Given request. Rewrite the passage of the fractured-well excerpt starting with "The function with" and going on through "should be considered.", replacing "hydraulic fractures" with "induced fractures".

Ozkan and Raghavan [21] applied the Laplace transformation into Equation (7), the variable flow rate condition and naturally fractured media can be easily implemented by Green’s function. Convert the convolution integrals into algebraic expressions. Then, Equation (7) can be rewritten as

$$\overline{\Delta p}\left(M_D,s\right)={\displaystyle \sum }_{j=1}^{n}s\times {\overline{\tilde{q}}}_{wj}\left(s\right){\overline{S}}_{wDj}\left(M_D,s\right)+{\displaystyle \sum }_{k=1}^{m}s\times {\overline{\tilde{q}}}_{ek}\left(s\right){\overline{S}}_{eDk}\left(M_D,s\right)$$

(8)

The function with bar signs in Equation (8) indicates their function in Laplace transforms with respect to the time t_D, and s is the Laplace-transform variable.

2.3. Source Functions for the Inner and Outer Boundaries

To obtain the transient pressure solution of fractured horizontal well in a rectangular parallelepiped, the source functions of inner and outer boundaries are evaluated by the Green’s function. For the partial and full penetration of the hydraulic fractures in the reservoir, 3D plane source and 2D line source should be considered.

Data lines.
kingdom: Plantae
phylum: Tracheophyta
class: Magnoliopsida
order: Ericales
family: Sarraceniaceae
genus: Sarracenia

Solution to the problem.
The function with bar signs in Equation (8) indicates their function in Laplace transforms with respect to the time t_D, and s is the Laplace-transform variable.

2.3. Source Functions for the Inner and Outer Boundaries

To obtain the transient pressure solution of fractured horizontal well in a rectangular parallelepiped, the source functions of inner and outer boundaries are evaluated by the Green’s function. For the partial and full penetration of the induced fractures in the reservoir, 3D plane source and 2D line source should be considered.